Hace rato que no escribo y me pregunto si será porque no tengo nada para decir o porque todo lo que pasa por mi cabeza muere ahí. Sin dudas, pensamientos no me faltan, pero las palabras a veces no alcanzan para manifestar las ideas que me acechan.
No tener nada para decir, no tener nada para escribir, y sin embargo pensar más rápido de lo que la mente es capaz de procesar. ¿Cómo se explica eso? ¿Qué (me) hizo la postpandemia? ¿Acaso me silenció?
El otro día leía un hilo de twitter que expresaba con exactitud lo que me está pasando: la vida se volvió monótona. La vida después de la pandemia parece no tener sentido.
Tal vez no sea eso exactamente sino que cambiaron las (mis) expectativas con respecto a la vida. Tal vez haya creído durante esos meses de aislamiento, de suspensión del tiempo, de introspección y conexión conmigo misma, que luego de que todo eso pasara vendría un tiempo de grandes emociones. Pero ese tiempon nunca llegó. No hay grandes momentos, no hay sobresaltos. Me levanto, voy a trabajar, vuelvo a casa y todo sigue igual.
Supongamos que tiene que ver con que todas las grandes emociones en mi vida fueron previas a la pandemia. Supongamos que tiene que ver con haberme pasado dieciocho meses al cuidado exclusivo de un enfermo terminal y con después haber atravesado la montaña rusa de emociones que implica perderlo: los lados buenos de la muerte como fin del martirio de su enfermedad en simultáneo con los lados malos de la muerte como fin de ese vínculo hermoso y necesario en mi vida.

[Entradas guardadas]
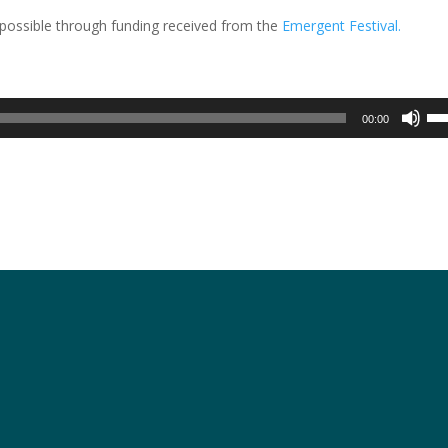
possible through funding received from the
Emergent Festival.
Us
00:00
Up
Arr
key
to
inc
or
dec
vol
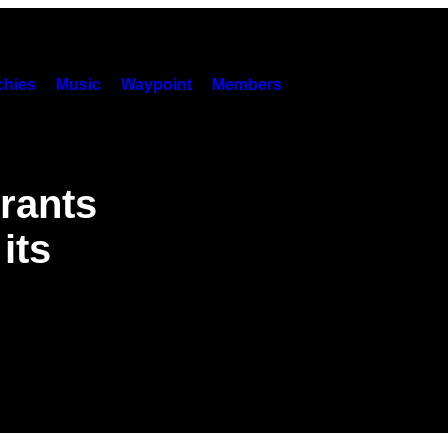
hies
Music
Waypoint
Members
rants
its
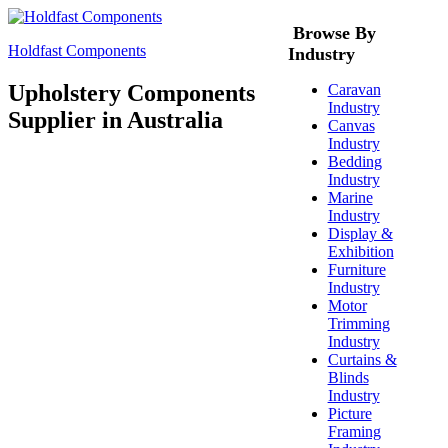
Browse By
Holdfast Components
Industry
Upholstery Components
Caravan
Industry
Supplier in Australia
Canvas
Industry
Bedding
Industry
Marine
Industry
Display &
Exhibition
Furniture
Industry
Motor
Trimming
Industry
Curtains &
Blinds
Industry
Picture
Framing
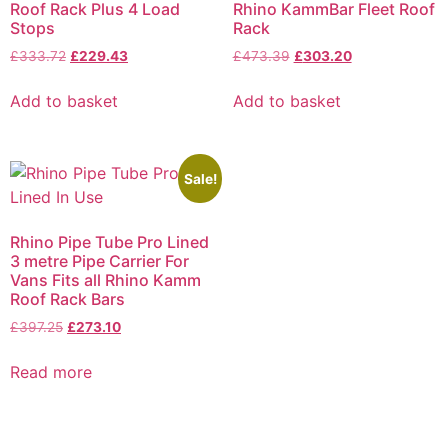
Roof Rack Plus 4 Load
Rhino KammBar Fleet Roof
Stops
Rack
£
333.72
£
229.43
£
473.39
£
303.20
Add to basket
Add to basket
Sale!
Rhino Pipe Tube Pro Lined
3 metre Pipe Carrier For
Vans Fits all Rhino Kamm
Roof Rack Bars
£
397.25
£
273.10
Read more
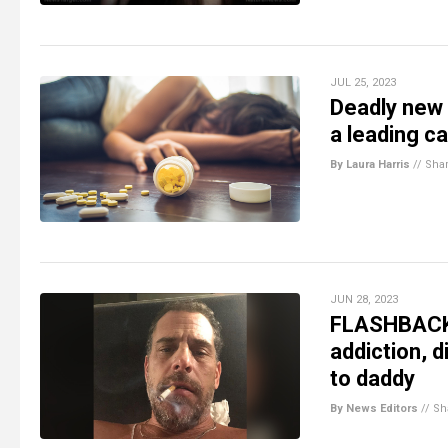
JUL 25, 2023
Deadly new 
a leading c
By Laura Harris
//
Sha
JUN 28, 2023
FLASHBACK: 
addiction, d
to daddy
By News Editors
//
Sh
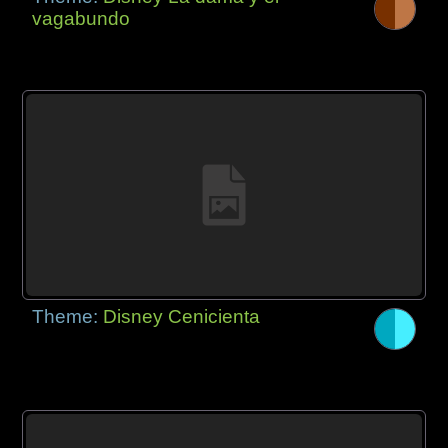
vagabundo
Theme:
Disney Cenicienta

Usando la información
**a)** Según el texto sobre la vida después de la pandemia, ¿por qué quizá la vida se volvió monótona? Respondan en una a tres oraciones.
**b)** Por favor, continúen el texto sobre la vida después de la pandemia a partir de su última oración.

Respuestas dadas
**a)** Tal vez cambiaron las expectativas con respecto a la vida. Durante los meses de aislamiento, quien escribe pudo haber creído que después vendría un tiempo de grandes emociones. Ese tiempo nunca llegó, y los días siguen iguales: levantarse, ir a trabajar y volver a casa.

**b)**
Casi inmediatamente después de vivir sensaciones tan extremas pasé al otro lado del abismo, a la nada misma, a la espera infinita de un tiempo que nunca parecía llegar. Con la amenaza de un virus potencialmente mortal por un lado y el deseo de mi propia muerte a flor de piel por el otro. Sorteé la pandemia como pude, preguntándome a veces por qué desinfecto las compras del supermercado si sería mucho más fácil exponerme a la letalidad de esta cepa que con aparente facilidad terminaría con todo mi sufrimiento.
Estimo que el instinto de supervivencia es más fuerte que el dolor. O tal vez no sea eso.
De pronto me encontré con que la vida volvió a la normalidad pero ya sin mi padre enfermo y sin una familia cerca que pueda llegar a hacerme sentir necesaria en el mundo. Ir a trabajar se convirtió en un sinsentido después de haber descubierto que mi trabajo se ejerce igual (a veces mejor) remotamente, y de pronto todo lo que parecía ser la meta al final del confinamiento se volvió una carga, una molestia, un motivo más para no tener ganas de levantarme de la cama.
Pero, inexplicablemente, acá estoy, levantada un domingo llenando la hoja aunque ya crea que no me queda nada por decir, ni mucho menos por hacer, pensando que no puede ser que la vida sea esto. Que no puede la adultez ser tan monótnona, que algo va a tener que pasar para que vuelvan las palabras a mi mente, para que vuelvan los sentimientos a mí, para que de pronto pueda volver a sentir que estoy viva.